Florida's Republican-controlled House voted along party lines Thursday to approve a congressional map drawn by the office of right-wing Gov. Ron DeSantis, a move that came after state Democrats staged a sit-in on the chamber's floor to condemn the redistricting plan as unconstitutional and racist.
The map, which cleared the state Senate on Wednesday, now heads to DeSantis' desk for his signature—a mere formality given that he preapproved the district lines at the behest of the state Legislature's Republican leaders, who ceded control of the process.
As the vote took place, Florida Democrats chanted that "Black votes are under attack," echoing experts' warnings that the map is "deeply racist." The New York Times reported Wednesday that the redistricting plan "would end the congressional career of [U.S.] Representative Al Lawson, a Black Democrat from Jacksonville, by carving up a district that stretches across North Florida to combine Black neighborhoods in Jacksonville and Tallahassee."
"It would also eliminate an Orlando district held by Representative Val Demings, a Democrat, and pack Black voters from two districts in Tampa and St. Petersburg into one, creating a second district certain to be won by a Republican," the Times noted.
The map, which heavily favors Republicans overall, is expected to face legal challenges.
The House vote Thursday was held after a group of Florida Democrats, led by Black lawmakers, disrupted debate on the congressional map by taking control of the floor and holding a sit-in and a prayer-in.
"We are here taking a stand to stop the attacks, stop the Black attacks," said state Rep. Angie Nixon (D-14), who helped lead the demonstration. "We need to ensure we adhere to fair districts. We need to ensure all Floridians have a voice... What they do to one of us they do to all of us."
The Miami Herald reported that "an hour into the protest, House officials appeared to have cut off the wifi as protesting lawmakers were posting live videos." The House sergeant-at-arms also removed an Associated Press photographer from the floor.
Following a brief recess, Republicans returned to the chamber and pushed through the map.
"This is not democracy," state Rep. Anna Eskamani (D-47) tweeted following the vote, warning that Republicans are "drunk on power and bullying anyone in their way into submission."
Last week, as Common Dreams reported, the Republican leaders of Florida's Legislature announced that they were "awaiting a communication from the governor's office with a map that he will support," effectively handing DeSantis the power to craft the state's congressional districts ahead of the crucial 2022 midterm elections.

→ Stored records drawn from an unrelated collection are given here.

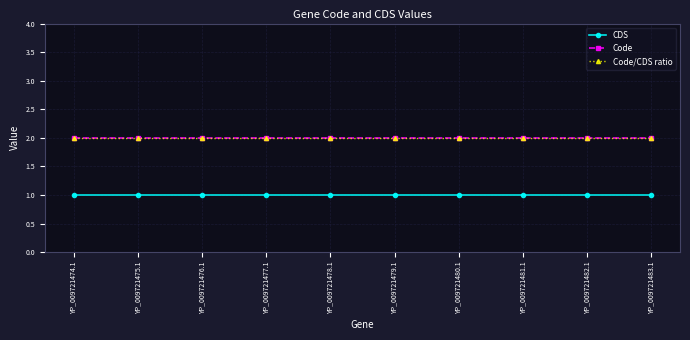

Reading left to right, list all the values displayed in this chart.

CDS: YP_009721474.1=1	YP_009721475.1=1	YP_009721476.1=1	YP_009721477.1=1	YP_009721478.1=1	YP_009721479.1=1	YP_009721480.1=1	YP_009721481.1=1	YP_009721482.1=1	YP_009721483.1=1
Code: YP_009721474.1=2	YP_009721475.1=2	YP_009721476.1=2	YP_009721477.1=2	YP_009721478.1=2	YP_009721479.1=2	YP_009721480.1=2	YP_009721481.1=2	YP_009721482.1=2	YP_009721483.1=2
Code/CDS ratio: YP_009721474.1=2	YP_009721475.1=2	YP_009721476.1=2	YP_009721477.1=2	YP_009721478.1=2	YP_009721479.1=2	YP_009721480.1=2	YP_009721481.1=2	YP_009721482.1=2	YP_009721483.1=2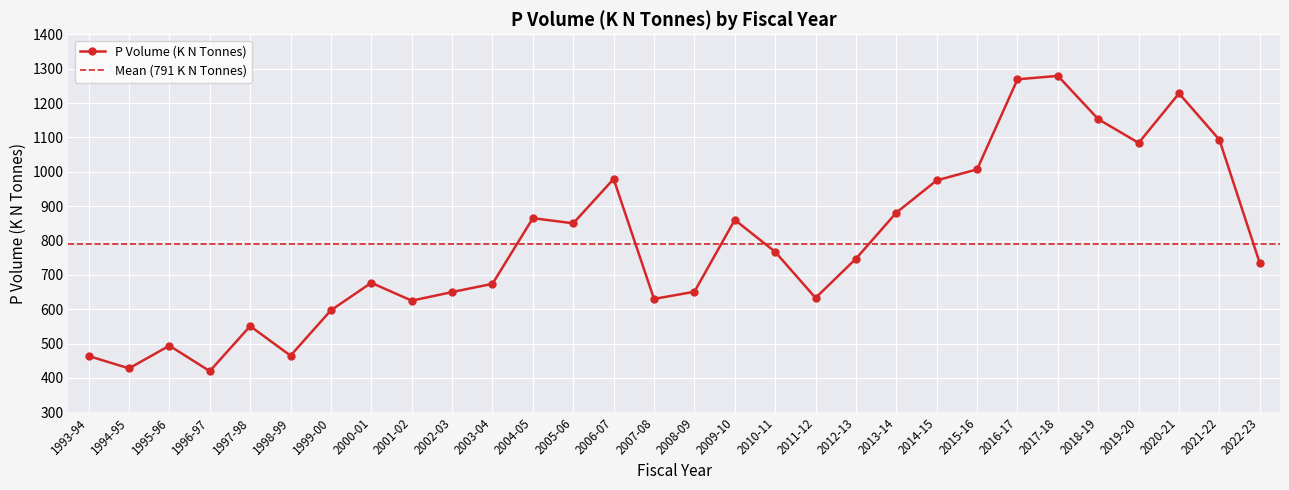

True or false: the data shows 204 at 2004-05.

False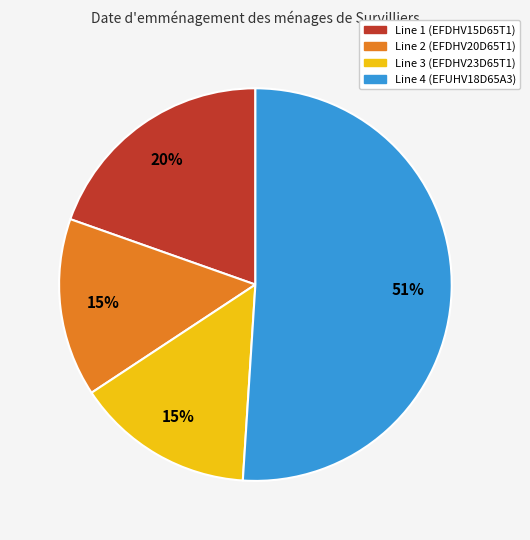

To the nearest percent, what is the average slice percentage?

25%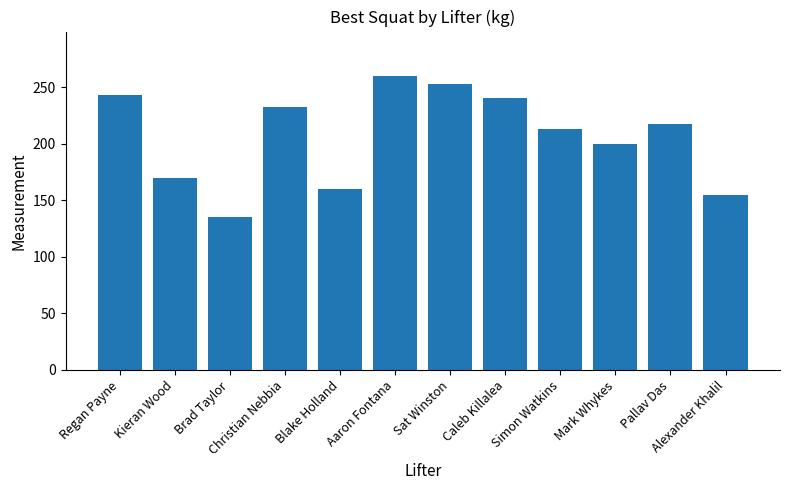

At which category does the chart reach its minimum across all series?

Brad Taylor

The Republicans' move came after DeSantis vetoed a congressional map that state lawmakers approved last month, demanding more aggressive action targeting a pair of districts represented by Black Democrats.
At present, the Washington Post noted Wednesday, "Florida has 27 congressional districts, 16 of which are represented by Republicans and 11 by Democrats."
"Under the new map, which was proposed by DeSantis himself, Republicans would probably represent 20 districts while Democrats would represent eight," the newspaper added.
In a series of tweets on Thursday, the ACLU of Florida argued that "the governor's map is a blatant and illegal partisan gerrymander."
"These maps clearly sever Black communities across the state, manipulate the lines to favor the governor's party, and diminish minority voting ability in violation of the Fair Districts requirements—which were enshrined in the Florida Constitution by a supermajority of Floridians," the group added. "Leaders of the Florida House and Senate abdicated their responsibility to craft a fair, constitutional map and ceded its authority to a governor who is clearly not interested in respecting Fair Districts."